Source texts of formatted documents:
● ● ● ●

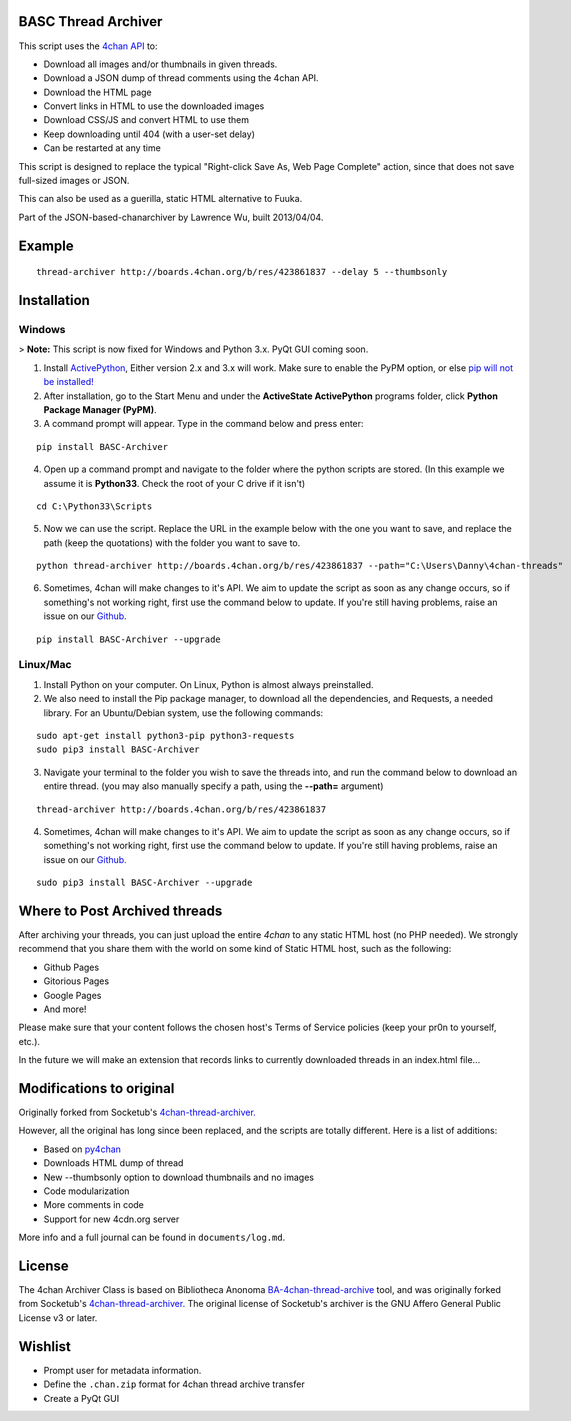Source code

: BASC Thread Archiver
====================

This script uses the `4chan API <https://github.com/4chan/4chan-API>`_ to:

* Download all images and/or thumbnails in given threads.
* Download a JSON dump of thread comments using the 4chan API.
* Download the HTML page
* Convert links in HTML to use the downloaded images
* Download CSS/JS and convert HTML to use them
* Keep downloading until 404 (with a user-set delay)
* Can be restarted at any time

This script is designed to replace the typical "Right-click Save As, Web Page Complete" action, since that does not save full-sized images or JSON. 

This can also be used as a guerilla, static HTML alternative to Fuuka.

Part of the JSON-based-chanarchiver by Lawrence Wu, built 2013/04/04.

Example
=======

::

    thread-archiver http://boards.4chan.org/b/res/423861837 --delay 5 --thumbsonly

Installation
============

Windows
-------

> **Note:** This script is now fixed for Windows and Python 3.x. PyQt GUI coming soon.

1. Install `ActivePython <http://www.activestate.com/activepython/downloads>`_,  Either version 2.x and 3.x will work. Make sure to enable the PyPM option, or else `pip will not be installed! <http://stackoverflow.com/questions/4750806/how-to-install-pip-on-windows/4750846#4750846>`_
2. After installation, go to the Start Menu and under the **ActiveState ActivePython** programs folder, click **Python Package Manager (PyPM)**.
3. A command prompt will appear. Type in the command below and press enter:

::

    pip install BASC-Archiver
    
4. Open up a command prompt and navigate to the folder where the python scripts are stored. (In this example we assume it is **Python33**. Check the root of your C drive if it isn't)

::

    cd C:\Python33\Scripts

5. Now we can use the script. Replace the URL in the example below with the one you want to save, and replace the path (keep the quotations) with the folder you want to save to.
        
::

        python thread-archiver http://boards.4chan.org/b/res/423861837 --path="C:\Users\Danny\4chan-threads"
  
6. Sometimes, 4chan will make changes to it's API. We aim to update the script as soon as any change occurs, so if something's not working right, first use the command below to update. If you're still having problems, raise an issue on our `Github. <https://github.com/bibanon/BA-4chan-thread-archiver>`_

::

    pip install BASC-Archiver --upgrade

Linux/Mac
---------

1. Install Python on your computer. On Linux, Python is almost always preinstalled.
2. We also need to install the Pip package manager, to download all the dependencies, and Requests, a needed library. For an Ubuntu/Debian system, use the following commands:

::

    sudo apt-get install python3-pip python3-requests
    sudo pip3 install BASC-Archiver

3. Navigate your terminal to the folder you wish to save the threads into, and run the command below to download an entire thread. (you may also manually specify a path, using the **--path=** argument)

::

    thread-archiver http://boards.4chan.org/b/res/423861837

4. Sometimes, 4chan will make changes to it's API. We aim to update the script as soon as any change occurs, so if something's not working right, first use the command below to update. If you're still having problems, raise an issue on our `Github. <https://github.com/bibanon/BA-4chan-thread-archiver>`_

::

    sudo pip3 install BASC-Archiver --upgrade

Where to Post Archived threads
===============================

After archiving your threads, you can just upload the entire `4chan` to any static HTML host (no PHP needed). We strongly recommend that you share them with the world on some kind of Static HTML host, such as the following:

* Github Pages
* Gitorious Pages
* Google Pages
* And more!

Please make sure that your content follows the chosen host's Terms of Service policies (keep your pr0n to yourself, etc.).

In the future we will make an extension that records links to currently downloaded threads in an index.html file...

Modifications to original
==========================

Originally forked from Socketub's `4chan-thread-archiver. <https://github.com/socketubs/4chan-thread-archiver>`_ 

However, all the original has long since been replaced, and the scripts are totally different. Here is a list of additions:

* Based on `py4chan <https://github.com/e000/py-4chan>`_
* Downloads HTML dump of thread
* New --thumbsonly option to download thumbnails and no images
* Code modularization
* More comments in code
* Support for new 4cdn.org server

More info and a full journal can be found in ``documents/log.md``.

License
=======

The 4chan Archiver Class is based on Bibliotheca Anonoma `BA-4chan-thread-archive <https://github.com/bibanon/BA-4chan-thread-archiver>`_ tool, and was originally forked from Socketub's `4chan-thread-archiver. <https://github.com/socketubs/4chan-thread-archiver>`_ The original license of Socketub's archiver is the GNU Affero General Public License v3 or later.

Wishlist
=========

* Prompt user for metadata information.
* Define the ``.chan.zip`` format for 4chan thread archive transfer
* Create a PyQt GUI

● ● ● ●

Exercise description: Scan the records above for the word "with". Copy each line that has it.

Written answer:
* Keep downloading until 404 (with a user-set delay)
5. Now we can use the script. Replace the URL in the example below with the one you want to save, and replace the path (keep the quotations) with the folder you want to save to.
After archiving your threads, you can just upload the entire `4chan` to any static HTML host (no PHP needed). We strongly recommend that you share them with the world on some kind of Static HTML host, such as the following:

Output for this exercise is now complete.